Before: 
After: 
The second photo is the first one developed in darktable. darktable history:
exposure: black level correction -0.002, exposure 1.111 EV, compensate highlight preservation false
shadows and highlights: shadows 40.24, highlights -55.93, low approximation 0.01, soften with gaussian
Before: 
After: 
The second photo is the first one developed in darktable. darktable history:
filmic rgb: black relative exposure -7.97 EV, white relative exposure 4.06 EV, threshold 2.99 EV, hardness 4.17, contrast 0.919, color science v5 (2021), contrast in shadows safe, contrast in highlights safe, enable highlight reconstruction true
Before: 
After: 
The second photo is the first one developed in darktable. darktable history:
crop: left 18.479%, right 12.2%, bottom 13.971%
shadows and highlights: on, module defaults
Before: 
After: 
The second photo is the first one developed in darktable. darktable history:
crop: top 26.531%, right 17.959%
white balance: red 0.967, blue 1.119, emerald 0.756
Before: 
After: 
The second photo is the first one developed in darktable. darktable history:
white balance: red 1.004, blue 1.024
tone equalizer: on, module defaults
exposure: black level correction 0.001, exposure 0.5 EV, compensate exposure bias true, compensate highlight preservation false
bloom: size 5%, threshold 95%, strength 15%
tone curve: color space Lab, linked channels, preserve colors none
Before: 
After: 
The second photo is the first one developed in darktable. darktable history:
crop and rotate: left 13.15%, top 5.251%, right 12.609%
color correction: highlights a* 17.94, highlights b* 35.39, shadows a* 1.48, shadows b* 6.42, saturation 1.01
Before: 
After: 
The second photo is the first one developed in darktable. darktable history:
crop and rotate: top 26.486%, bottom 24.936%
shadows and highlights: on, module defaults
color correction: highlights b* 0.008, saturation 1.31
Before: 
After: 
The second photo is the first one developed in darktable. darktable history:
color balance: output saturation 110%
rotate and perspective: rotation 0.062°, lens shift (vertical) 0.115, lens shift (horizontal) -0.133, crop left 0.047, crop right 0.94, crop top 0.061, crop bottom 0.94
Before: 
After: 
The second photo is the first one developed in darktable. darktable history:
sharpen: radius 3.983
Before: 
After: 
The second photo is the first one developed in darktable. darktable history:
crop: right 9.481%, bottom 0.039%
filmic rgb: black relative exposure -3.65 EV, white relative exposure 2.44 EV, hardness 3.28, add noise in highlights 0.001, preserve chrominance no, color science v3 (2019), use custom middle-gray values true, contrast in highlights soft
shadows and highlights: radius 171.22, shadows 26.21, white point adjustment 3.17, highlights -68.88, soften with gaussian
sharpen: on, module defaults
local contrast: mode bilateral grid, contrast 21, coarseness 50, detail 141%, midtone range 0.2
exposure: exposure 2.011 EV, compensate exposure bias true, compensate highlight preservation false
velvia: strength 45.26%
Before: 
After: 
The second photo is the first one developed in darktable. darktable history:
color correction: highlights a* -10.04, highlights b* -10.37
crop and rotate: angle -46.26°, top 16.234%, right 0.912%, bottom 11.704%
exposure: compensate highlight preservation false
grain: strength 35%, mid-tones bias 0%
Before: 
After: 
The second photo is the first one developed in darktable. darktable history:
######
◆ OBJECTIVE: Copy out the records word for word, starting with the first line and going on through the line with "shadows and highlights: shadows", and include that line.

◆ WRITTEN RESPONSE:
Before: 
After: 
The second photo is the first one developed in darktable. darktable history:
exposure: black level correction -0.002, exposure 1.111 EV, compensate highlight preservation false
shadows and highlights: shadows 40.24, highlights -55.93, low approximation 0.01, soften with gaussian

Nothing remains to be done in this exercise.